Kwak Minyoung, Benitez Brian, Mitchinson Clara J, Snell Erik R, Bergstrom Haley C
Department of Kinesiology and Health Promotion, University of Kentucky, Lexington, KY 40502, USA.
Department of Kinesiology and Health Promotion, University of Kentucky, Lexington, KY 40502, USA.
Microvasc Res. 2025 Sep;161:104839. doi: 10.1016/j.mvr.2025.104839. Epub 2025 Jul 2.
This study investigated fatigability, reflected by torque responses and time to task failure (TTF), and time course of muscle oxygenation (SmO) dynamics, as well as microvascular function assessed by near-infrared spectroscopy-vascular occlusion test (NIRS-VOT), in response to low-intensity, isometric forearm flexion anchored to a constant rating of perceived exertion (RPE) level of 3 (0-10 scale).
Twenty-five healthy young adults (22.9 ± 4.8 yr) completed a pre-exercise VOT, maximal voluntary isometric contraction (MVIC), and RPE-clamp exercise (RPE = 3), followed by post-exercise MVIC and VOT. Initial torque, TTF, and SmO dynamics were recorded during the RPE-clamp exercise. The time course of SmO was analyzed in 5 % TTF segments. During the VOTs, slope 1 (desaturation rate), minimum SmO, slope 2 (reperfusion rate), maximum SmO, and area under the curve (AUC) were recorded.
MVIC torque significantly decreased from pre- to post-exercise (-13.9 % ± 14.0 %; p < 0.001). Initial torque was 23.3 ± 10.3 % MVIC, and TTF was 436.3 ± 252.0 s. SmO declined significantly from 0 % to 5 % TTF (p = 0.005), but returned to the initial value and remained stable across subsequent time intervals. Compared to pre-VOT, post-VOT exhibited significantly lower slope 1 (p < 0.001) and minimum SmO (p = 0.002), and greater maximum SmO (p = 0.013), while slope 2 (p = 0.065) and AUC (p = 0.379) were unchanged.

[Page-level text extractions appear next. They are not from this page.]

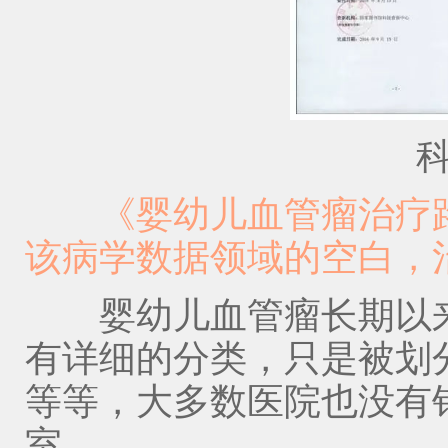
科技
《婴幼儿血管瘤治疗路
该病学数据领域的空白，
婴幼儿血管瘤长期以来
有详细的分类，只是被划
等等，大多数医院也没有
室。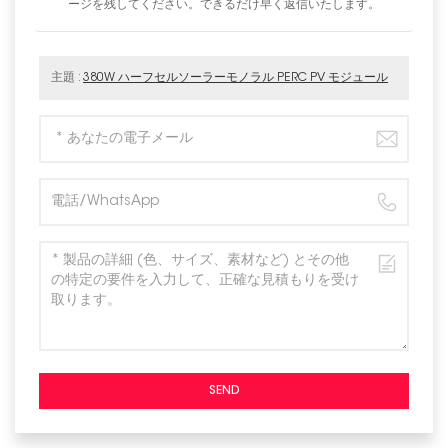
ージを残してください。できるだけ早く返信いたします。
主題 :
380W ハーフセルソーラーモノラル PERC PV モジュール
SEND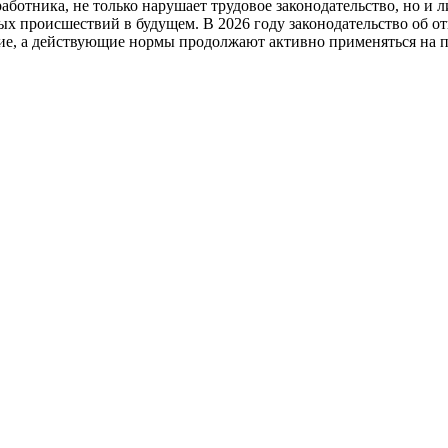
ботника, не только нарушает трудовое законодательство, но и 
ых происшествий в будущем. В 2026 году законодательство об о
ие, а действующие нормы продолжают активно применяться на п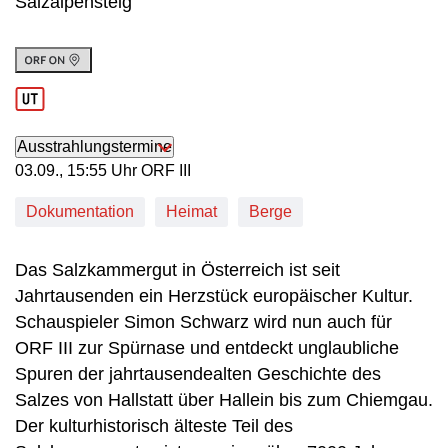
Salzalpensteig
Ausstrahlungstermine
03. September, 15:55 Uhr in ORF III
03.09., 15:55 Uhr ORF III
Dokumentation
Heimat
Berge
Das Salzkammergut in Österreich ist seit
Jahrtausenden ein Herzstück europäischer Kultur.
Schauspieler Simon Schwarz wird nun auch für
ORF III zur Spürnase und entdeckt unglaubliche
Spuren der jahrtausendealten Geschichte des
Salzes von Hallstatt über Hallein bis zum Chiemgau.
Der kulturhistorisch älteste Teil des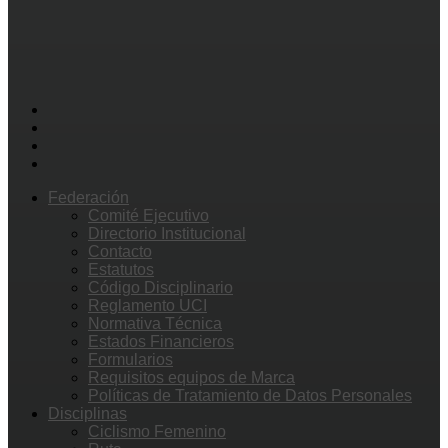
Federación
Comité Ejecutivo
Directorio Institucional
Contacto
Estatutos
Código Disciplinario
Reglamento UCI
Normativa Técnica
Estados Financieros
Formularios
Requisitos equipos de Marca
Políticas de Tratamiento de Datos Personales
Disciplinas
Ciclismo Femenino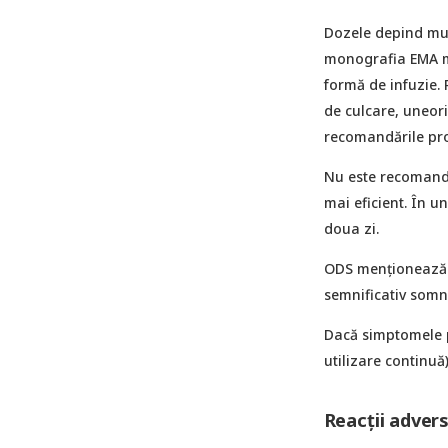
Dozele depind mul
monografia EMA me
formă de infuzie.
de culcare, uneor
recomandările pro
Nu este recomand
mai eficient. În u
doua zi.
ODS menționează c
semnificativ somn
Dacă simptomele p
utilizare continu
Reacții advers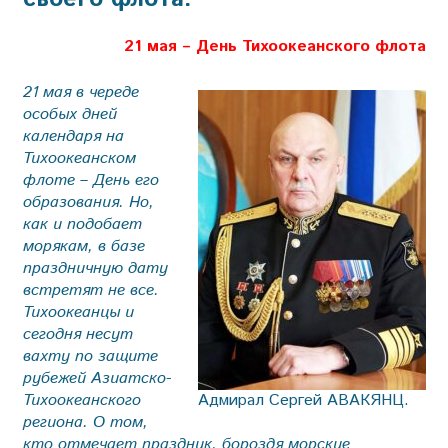
21 мая – День Тихоокеанского флота
21 мая в череде
особых дней
календаря на
Тихоокеанском
флоте – День его
образования. Но,
как и подобает
морякам, в базе
праздничную дату
встретят не все.
Тихоокеанцы и
сегодня несут
вахту по защите
рубежей Азиатско-
Тихоокеанского
Адмирал Сергей АВАКЯНЦ.
региона. О том,
кто отмечает праздник, бороздя морские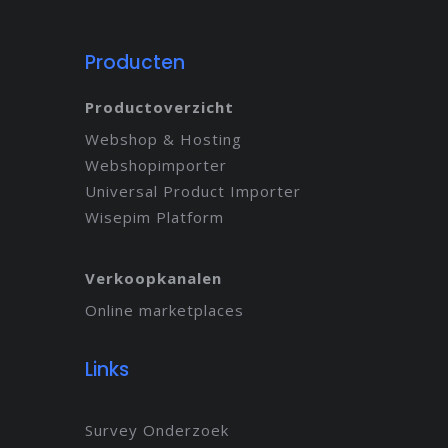
Producten
Productoverzicht
Webshop & Hosting
Webshopimporter
Universal Product Importer
Wisepim Platform
Verkoopkanalen
Online marketplaces
Links
Survey Onderzoek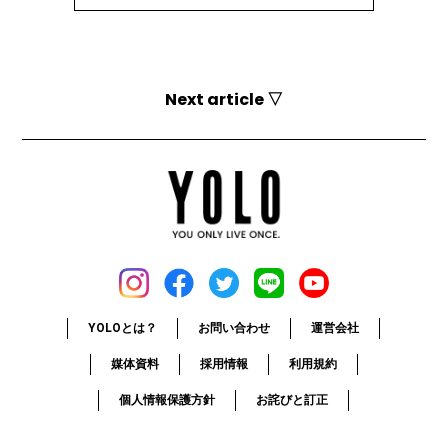
Next article ▽
YOLOとは？
お問い合わせ
運営会社
媒体資料
採用情報
利用規約
個人情報保護方針
お詫びと訂正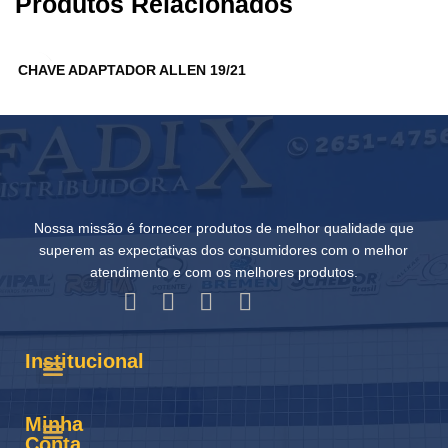
Produtos Relacionados
CHAVE ADAPTADOR ALLEN 19/21
P
Nossa missão é fornecer produtos de melhor qualidade que
superem as expectativas dos consumidores com o melhor
atendimento e com os melhores produtos.
Institucional
Minha
Conta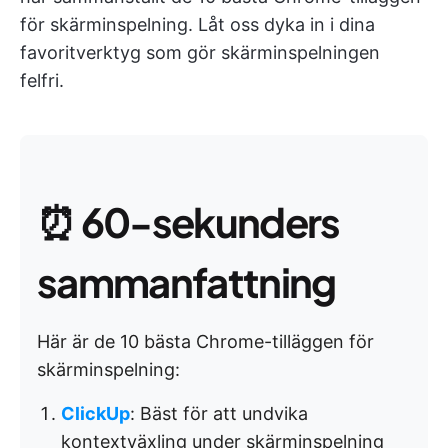
för skärminspelning. Låt oss dyka in i dina
favoritverktyg som gör skärminspelningen
felfri.
⏰
60-sekunders
sammanfattning
Här är de 10 bästa Chrome-tilläggen för
skärminspelning:
ClickUp
: Bäst för att undvika
kontextväxling under skärminspelning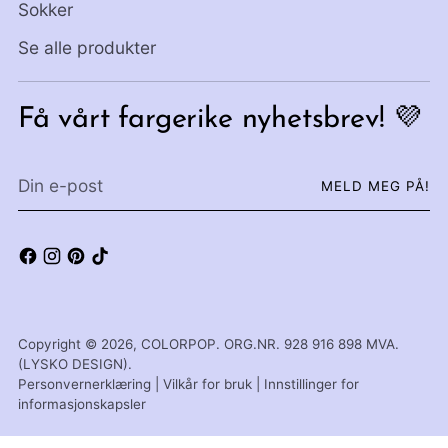
Sokker
Se alle produkter
Få vårt fargerike nyhetsbrev! 💜
Din
MELD MEG PÅ!
e-
post
Copyright © 2026,
COLORPOP
. ORG.NR. 928 916 898 MVA.
(LYSKO DESIGN).
Personvernerklæring
|
Vilkår for bruk
|
Innstillinger for
informasjonskapsler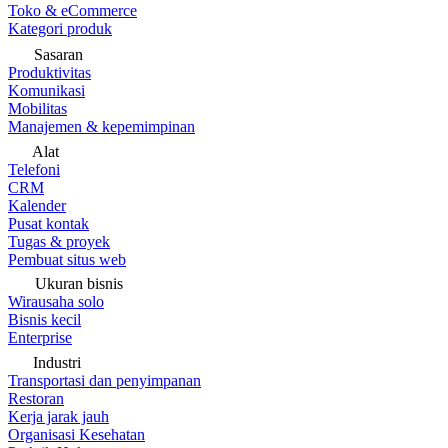
Toko & eCommerce
Kategori produk
Sasaran
Produktivitas
Komunikasi
Mobilitas
Manajemen & kepemimpinan
Alat
Telefoni
CRM
Kalender
Pusat kontak
Tugas & proyek
Pembuat situs web
Ukuran bisnis
Wirausaha solo
Bisnis kecil
Enterprise
Industri
Transportasi dan penyimpanan
Restoran
Kerja jarak jauh
Organisasi Kesehatan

During the RPE-clamp exercise, the voluntary reduction in torque to maintain the assigned RPE likely resulted in stable muscle oxygen availability, preventing the development of hypoxic stimulus needed to enhance microvascular responsiveness. However, the low-intensity isometric RPE-clamp exercise combined with a post-VOT may enhance muscle aerobic metabolism through sustained oxygen utilization.

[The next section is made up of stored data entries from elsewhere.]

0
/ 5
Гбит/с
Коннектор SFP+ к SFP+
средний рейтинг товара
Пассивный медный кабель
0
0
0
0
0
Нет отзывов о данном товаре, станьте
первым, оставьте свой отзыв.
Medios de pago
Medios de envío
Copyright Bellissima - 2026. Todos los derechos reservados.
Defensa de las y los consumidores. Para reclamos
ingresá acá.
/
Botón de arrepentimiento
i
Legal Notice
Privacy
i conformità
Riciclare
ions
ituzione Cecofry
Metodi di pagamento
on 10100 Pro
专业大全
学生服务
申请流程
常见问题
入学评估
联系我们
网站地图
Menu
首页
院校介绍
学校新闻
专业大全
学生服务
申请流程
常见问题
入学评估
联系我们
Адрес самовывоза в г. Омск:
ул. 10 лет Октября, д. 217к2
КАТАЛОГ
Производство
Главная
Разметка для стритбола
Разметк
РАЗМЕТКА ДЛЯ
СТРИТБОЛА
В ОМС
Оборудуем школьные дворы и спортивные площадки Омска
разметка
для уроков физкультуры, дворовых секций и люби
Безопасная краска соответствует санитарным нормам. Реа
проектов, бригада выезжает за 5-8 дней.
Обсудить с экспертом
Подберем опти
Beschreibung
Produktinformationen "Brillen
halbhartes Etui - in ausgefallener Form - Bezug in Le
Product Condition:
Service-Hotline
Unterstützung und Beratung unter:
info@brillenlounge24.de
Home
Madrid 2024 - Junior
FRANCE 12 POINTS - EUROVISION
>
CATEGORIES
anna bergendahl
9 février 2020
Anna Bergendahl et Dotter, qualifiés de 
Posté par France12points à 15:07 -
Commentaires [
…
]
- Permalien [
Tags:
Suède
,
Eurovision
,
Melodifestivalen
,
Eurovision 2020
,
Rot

本研究调查了以扭矩反应和任务失败时间(TTF)反映的疲劳性、肌肉氧合(SmO)动力学的时间进程,以及通过近红外光谱 - 血管闭塞试验(NIRS - VOT)评估的微血管功能,这些指标是针对以3级(0 - 10级)的恒定主观用力程度(RPE)水平进行的低强度等长前臂屈曲运动的反应。
25名健康年轻成年人(22.9 ± 4.8岁)完成了运动前的VOT、最大自主等长收缩(MVIC)和RPE钳夹运动(RPE = 3),随后进行运动后的MVIC和VOT。在RPE钳夹运动期间记录初始扭矩、TTF和SmO动力学。在TTF的5%时间段内分析SmO的时间进程。在VOT期间,记录斜率1(去饱和率)、最小SmO、斜率2(再灌注率)、最大SmO和曲线下面积(AUC)。

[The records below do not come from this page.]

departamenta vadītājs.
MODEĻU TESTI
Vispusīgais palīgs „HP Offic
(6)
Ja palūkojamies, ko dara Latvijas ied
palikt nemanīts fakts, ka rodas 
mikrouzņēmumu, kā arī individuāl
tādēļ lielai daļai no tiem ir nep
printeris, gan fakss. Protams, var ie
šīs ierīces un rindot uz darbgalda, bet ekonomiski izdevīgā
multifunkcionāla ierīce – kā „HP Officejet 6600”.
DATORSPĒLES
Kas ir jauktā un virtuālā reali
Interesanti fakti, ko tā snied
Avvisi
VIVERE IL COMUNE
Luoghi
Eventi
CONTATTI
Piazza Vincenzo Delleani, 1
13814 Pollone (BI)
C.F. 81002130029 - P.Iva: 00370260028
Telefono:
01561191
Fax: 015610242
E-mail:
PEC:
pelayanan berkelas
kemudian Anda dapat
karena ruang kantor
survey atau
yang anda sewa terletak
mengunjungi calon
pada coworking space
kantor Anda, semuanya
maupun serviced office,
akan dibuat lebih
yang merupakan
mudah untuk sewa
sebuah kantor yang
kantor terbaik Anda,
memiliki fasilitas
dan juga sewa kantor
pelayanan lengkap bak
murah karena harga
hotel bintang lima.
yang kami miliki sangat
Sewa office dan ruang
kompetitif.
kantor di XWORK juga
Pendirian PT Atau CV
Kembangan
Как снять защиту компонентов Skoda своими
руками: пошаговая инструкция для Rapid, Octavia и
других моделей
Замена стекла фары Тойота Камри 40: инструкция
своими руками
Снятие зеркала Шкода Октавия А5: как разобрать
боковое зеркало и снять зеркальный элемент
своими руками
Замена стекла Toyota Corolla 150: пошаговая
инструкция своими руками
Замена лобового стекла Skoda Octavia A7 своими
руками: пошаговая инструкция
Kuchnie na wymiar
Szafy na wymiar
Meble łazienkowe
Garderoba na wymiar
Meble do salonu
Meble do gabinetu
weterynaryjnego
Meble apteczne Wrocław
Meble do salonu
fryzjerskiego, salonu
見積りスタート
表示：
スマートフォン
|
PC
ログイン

MVIC扭矩从运动前到运动后显著降低(-13.9% ± 14.0%;p < 0.001)。初始扭矩为MVIC的23.3% ± 10.3%,TTF为436.3 ± 252.0秒。SmO在TTF的0%至5%显著下降(p = 0.005),但在随后的时间间隔内恢复到初始值并保持稳定。与运动前VOT相比,运动后VOT的斜率1显著降低(p < 0.001)和最小SmO显著降低(p = 0.002),而最大SmO增加(p = 0.013),而斜率2(p = 0.065)和AUC(p = 0.379)无变化。
在RPE钳夹运动期间,为维持指定RPE而自愿降低扭矩可能导致肌肉氧供应稳定,防止增强微血管反应性所需的缺氧刺激的发展。然而,低强度等长RPE钳夹运动与运动后VOT相结合可能通过持续的氧利用增强肌肉有氧代谢。